▶ [WORK TO BE COMPLETED]: An exact reproduction is needed of every line from the beginning of the data down to and including the line that contains "TO DUKE ENERGY KENTUCKY, INC.", minus the pictures.
↓
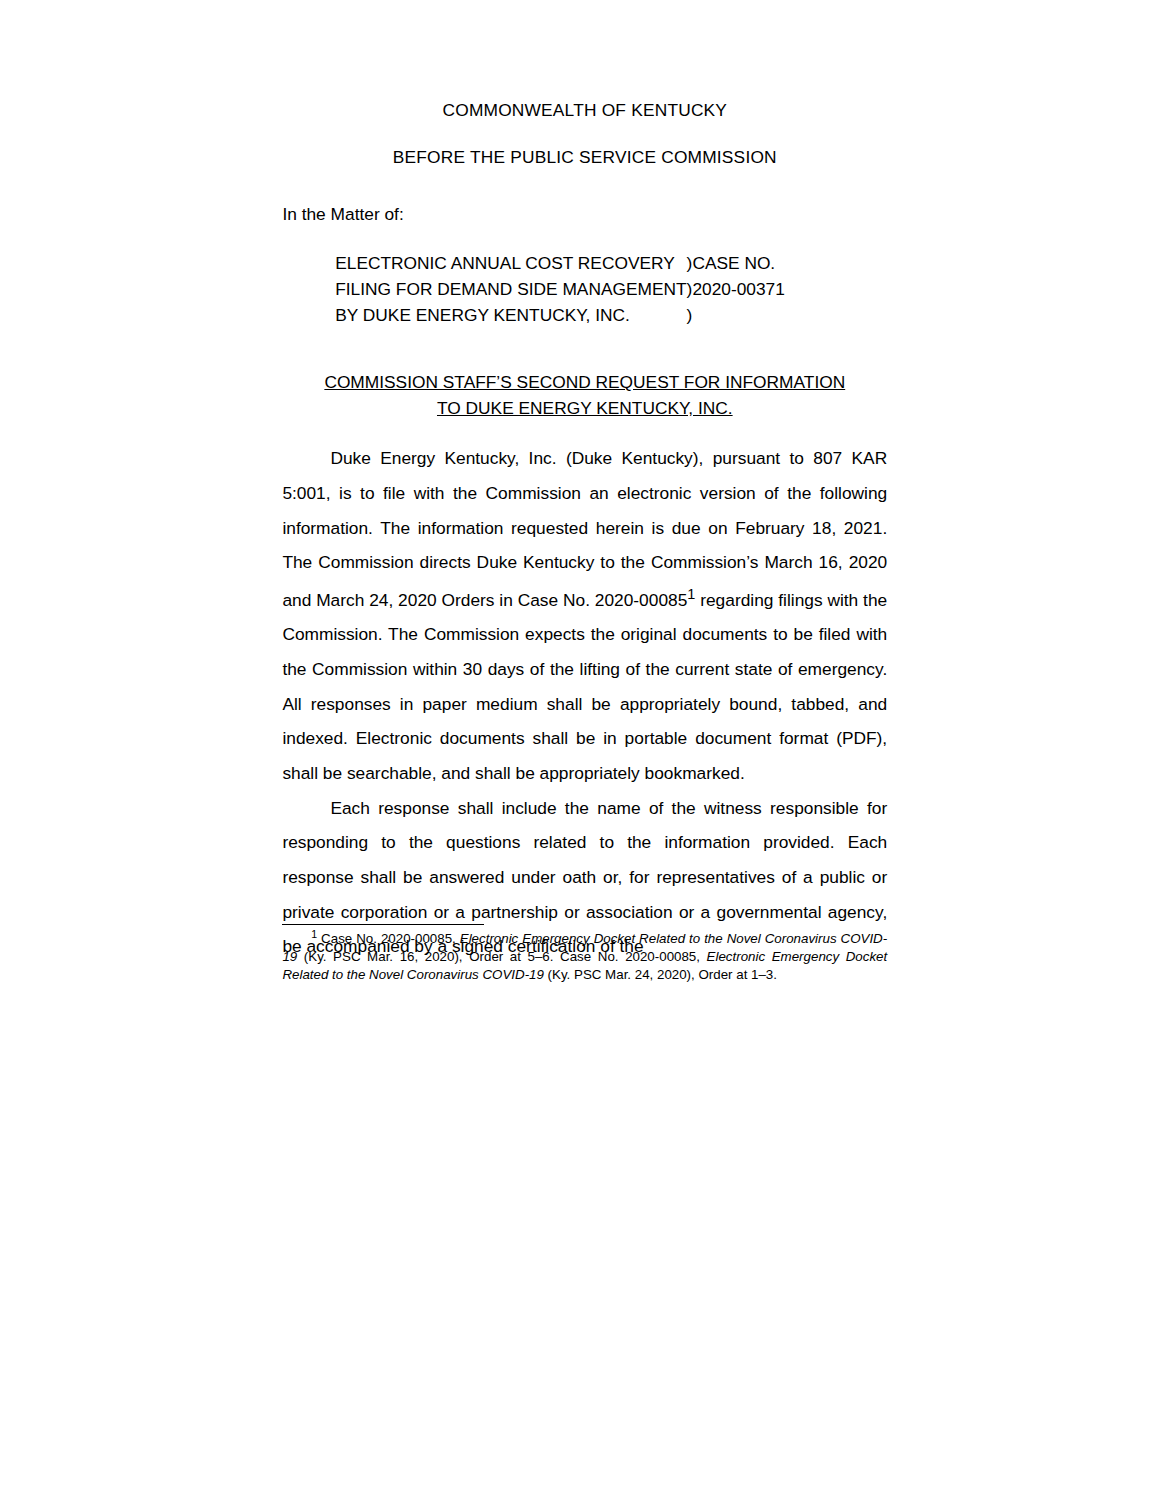COMMONWEALTH OF KENTUCKY
BEFORE THE PUBLIC SERVICE COMMISSION
In the Matter of:
| ELECTRONIC ANNUAL COST RECOVERY | ) | CASE NO. |
| FILING FOR DEMAND SIDE MANAGEMENT | ) | 2020-00371 |
| BY DUKE ENERGY KENTUCKY, INC. | ) | |
COMMISSION STAFF’S SECOND REQUEST FOR INFORMATION
TO DUKE ENERGY KENTUCKY, INC.
Duke Energy Kentucky, Inc. (Duke Kentucky), pursuant to 807 KAR 5:001, is to file with the Commission an electronic version of the following information. The information requested herein is due on February 18, 2021. The Commission directs Duke Kentucky to the Commission’s March 16, 2020 and March 24, 2020 Orders in Case No. 2020-000851 regarding filings with the Commission. The Commission expects the original documents to be filed with the Commission within 30 days of the lifting of the current state of emergency. All responses in paper medium shall be appropriately bound, tabbed, and indexed. Electronic documents shall be in portable document format (PDF), shall be searchable, and shall be appropriately bookmarked.
Each response shall include the name of the witness responsible for responding to the questions related to the information provided. Each response shall be answered under oath or, for representatives of a public or private corporation or a partnership or association or a governmental agency, be accompanied by a signed certification of the
1 Case No. 2020-00085, Electronic Emergency Docket Related to the Novel Coronavirus COVID-19 (Ky. PSC Mar. 16, 2020), Order at 5–6. Case No. 2020-00085, Electronic Emergency Docket Related to the Novel Coronavirus COVID-19 (Ky. PSC Mar. 24, 2020), Order at 1–3.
↑
▶ [RESULT FOR THIS TASK]:
COMMONWEALTH OF KENTUCKY
BEFORE THE PUBLIC SERVICE COMMISSION
In the Matter of:
| ELECTRONIC ANNUAL COST RECOVERY | ) | CASE NO. |
| FILING FOR DEMAND SIDE MANAGEMENT | ) | 2020-00371 |
| BY DUKE ENERGY KENTUCKY, INC. | ) | |
COMMISSION STAFF’S SECOND REQUEST FOR INFORMATION
TO DUKE ENERGY KENTUCKY, INC.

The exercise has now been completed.